• _Tekst do przeczytania_
|---|

Witam Serdecznie,
Jestem od tego roku studentem i roku studiów dziennych na wydziale prawa i administracji. Od kilkunastu lat mój ojciec (bynajmniej nie biedny...) ma zasądzone alimenty na moją rzecz w wysokości 350 zł. Moja matka nigdy nie podnosiła ich bo całe ich małżeństwo rozpadło się w mało przyjemny sposób i nie chciała go widywać więcej. W pewnym momencie ojciec nie przelewał wcale pieniędzy, więc zasądzono komornika. Ojciec przez lata nie był zainteresowany moim życiem, wizyty u niego wspominam z dreszczem.
Od roku matka pracuje w Holandii a ja uczę się w Poznaniu (teraz będę już studiował).
Potrzeby cały czas rosną, chciałbym rozwijać swoje pasje no i móc nie martwić się o potrzeby związane ze studiami, jednak to trudne przy 350pln...Dodam, że dogadałem się z ojcem, ze zrezygnuję z komornika aby on łaskawie wysyłał mi dodatkowo to co komornik ściągał dla siebie (60zł).

|---|

• _Wybrane dane_
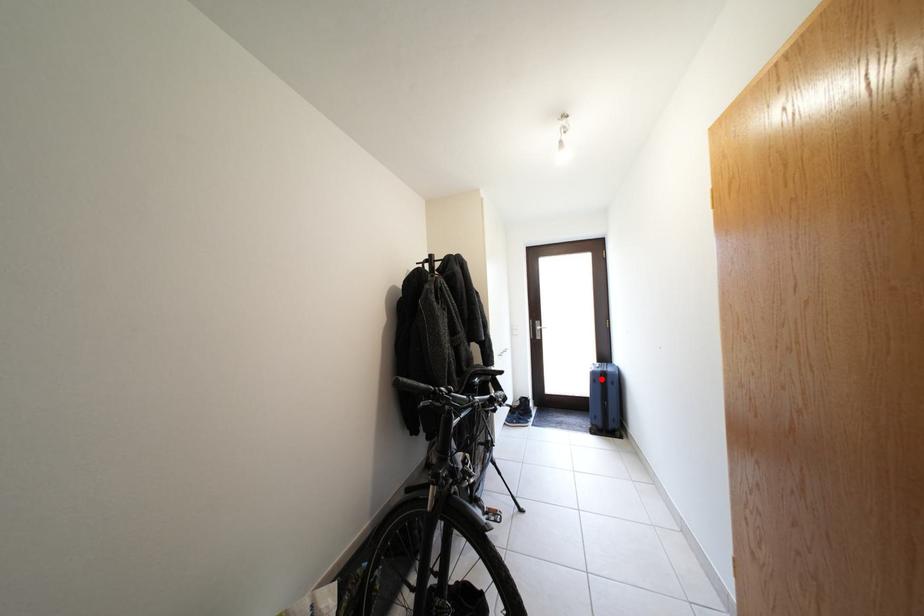
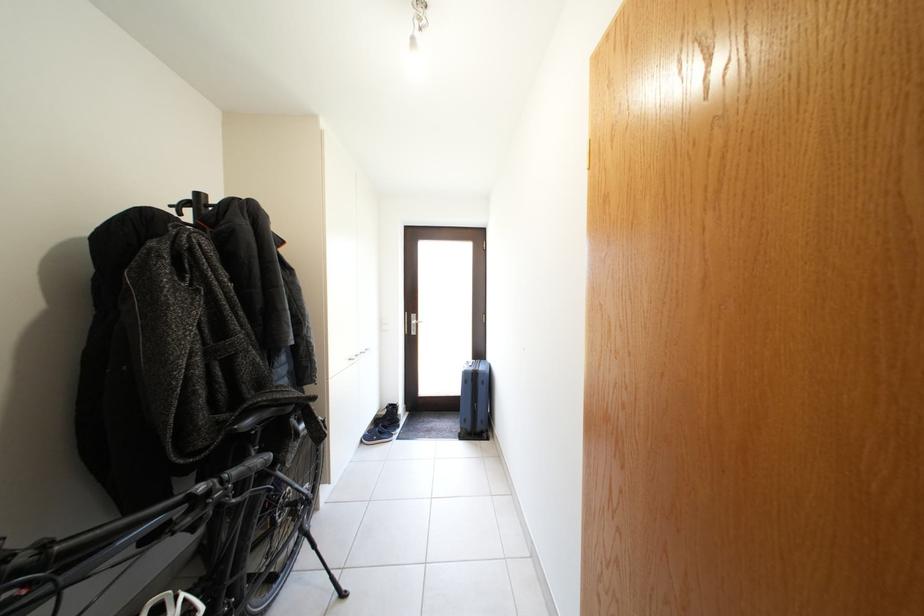
In the second image, find the point that corresponds to the highlighted location in the first image.

(473, 379)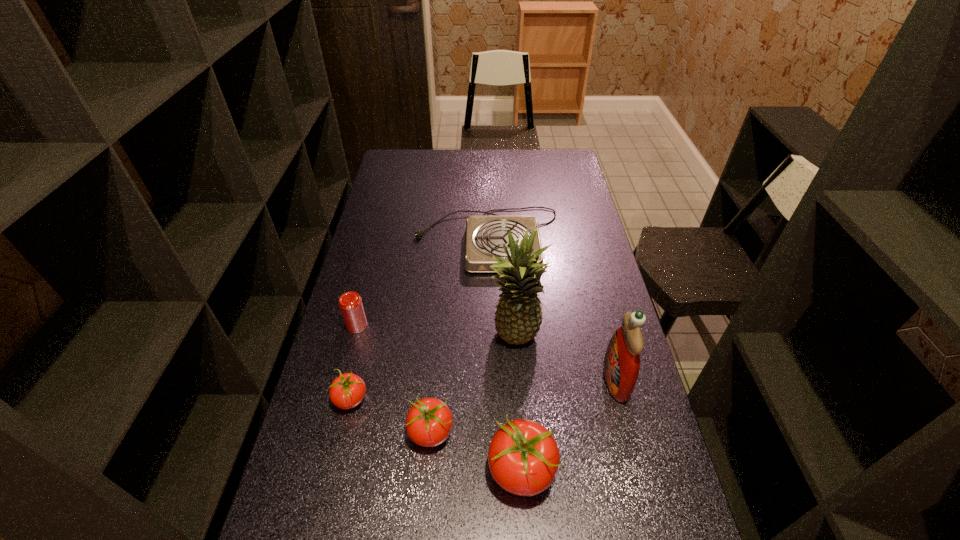
Please point a vacant point for placing a tomato on the right. Please provide its 2D coordinates. Your answer should be formatted as a tuple, i.e. [(x, y)], where the tuple contains the x and y coordinates of a point satisfying the conditions above.

[(626, 517)]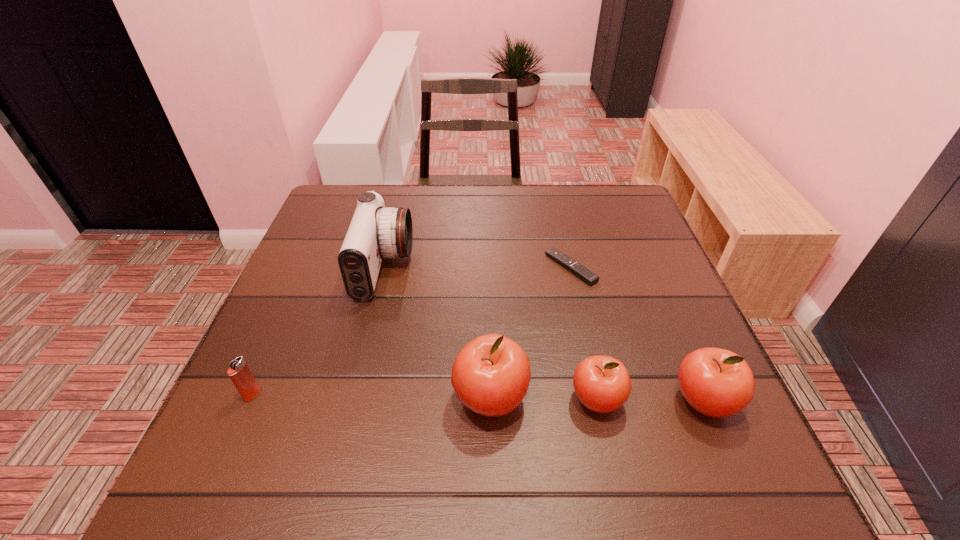
You are a GUI agent. You are given a task and a screenshot of the screen. Output one action in this format:
    pyautogui.click(x=<x>, y=<y>)
    Task: Click on the object present at the near right corner
    
    Given the screenshot: What is the action you would take?
    pyautogui.click(x=716, y=382)

In the image, there is a desktop. Where is `vacant space at the far edge`? vacant space at the far edge is located at coordinates [541, 197].

I want to click on vacant space at the near edge of the desktop, so click(x=367, y=401).

Identify the location of vacant space at the left edge of the desktop. Image resolution: width=960 pixels, height=540 pixels. (296, 263).

Where is `free point at the far left corner`? The width and height of the screenshot is (960, 540). free point at the far left corner is located at coordinates (321, 228).

In order to click on free region at the near left corner of the desktop in this screenshot , I will do `click(246, 430)`.

I want to click on free space between the leftmost apple and the third shortest object, so click(x=543, y=399).

Find the location of `vacant space in between the second object from left to right and the remote control`. vacant space in between the second object from left to right and the remote control is located at coordinates (477, 268).

The width and height of the screenshot is (960, 540). I want to click on blank region between the second tallest apple and the second apple from left to right, so click(650, 400).

Locate an element on the screen. free space between the second apple from left to right and the leftmost object is located at coordinates (424, 397).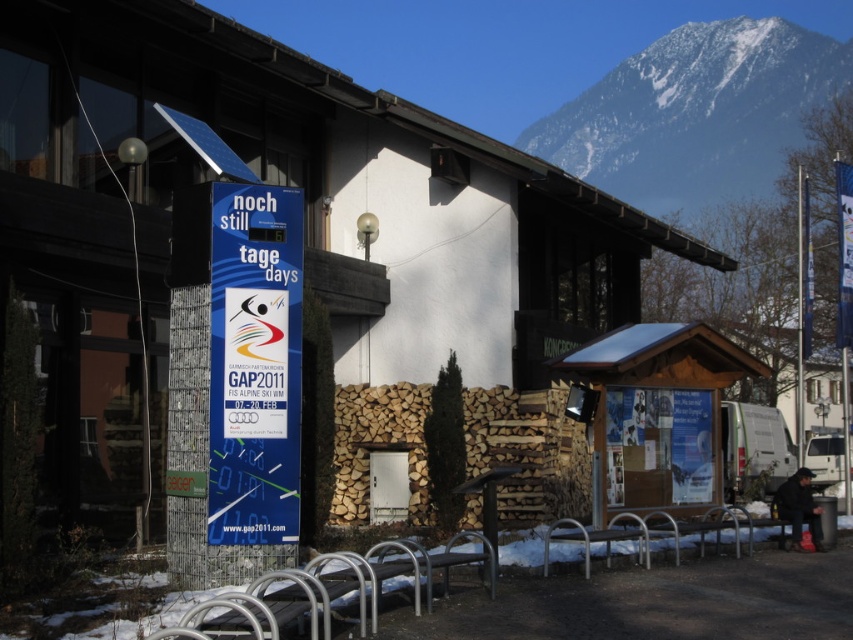
Is point (711, 40) closer to camera compared to point (260, 522)?

No, it is behind (260, 522).

Find the location of a particular element. snowy granite mountain at upper right is located at coordinates (695, 112).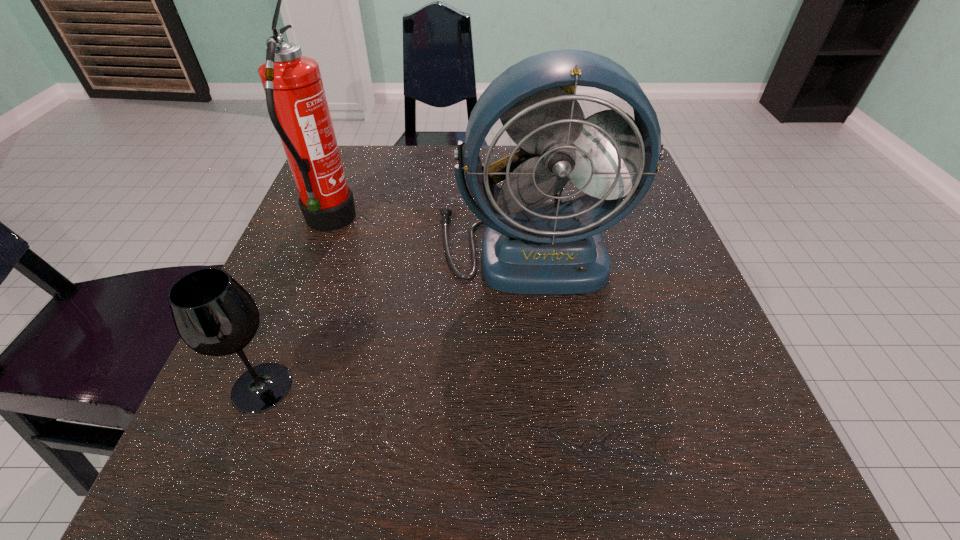
I want to click on object situated at the right edge, so click(x=531, y=248).

At what (x,y) coordinates should I click in order to perform the action: click on object positioned at the far left corner. Please return your answer as a coordinate pair (x, y). The width and height of the screenshot is (960, 540). Looking at the image, I should click on (297, 105).

Image resolution: width=960 pixels, height=540 pixels. Identify the location of vacant space at the far edge of the desktop. (x=444, y=186).

Where is `free space at the near edge of the desktop`? This screenshot has width=960, height=540. free space at the near edge of the desktop is located at coordinates (630, 434).

Identify the location of free space at the left edge. (287, 251).

At what (x,y) coordinates should I click in order to perform the action: click on vacant space at the right edge. Please return your answer as a coordinate pair (x, y). Looking at the image, I should click on (638, 242).

Where is `vacant region at the near left corner of the desktop`? vacant region at the near left corner of the desktop is located at coordinates (248, 439).

This screenshot has height=540, width=960. Identify the location of vacant space at the near right corner of the desktop. (780, 467).

Identify the location of free point between the fire extinguisher and the rightmost object. The height and width of the screenshot is (540, 960). (429, 234).

You are a GUI agent. You are given a task and a screenshot of the screen. Output one action in this format:
    pyautogui.click(x=<x>, y=<y>)
    Task: Click on the free space between the nearest object and the fire extinguisher
    This screenshot has height=540, width=960.
    Given the screenshot: What is the action you would take?
    pyautogui.click(x=296, y=305)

|---|

• _Polecenie_
Streść w dwóch zdaniach tekst o alimentach.

• _Odpowiedź poniżej_
Autor studiuje dziennie na wydziale prawa i administracji i od kilkunastu lat ma zasądzone od ojca alimenty w wysokości 350 zł, których matka nigdy nie podnosiła, a gdy ojciec przestał płacić, zasądzono komornika. Potrzeby autora rosną i przy 350 zł trudno mu rozwijać pasje i nie martwić się o potrzeby związane ze studiami, dlatego dogadał się z ojcem, że zrezygnuje z komornika, a ojciec będzie mu dodatkowo wysyłał 60 zł, które komornik ściągał dla siebie.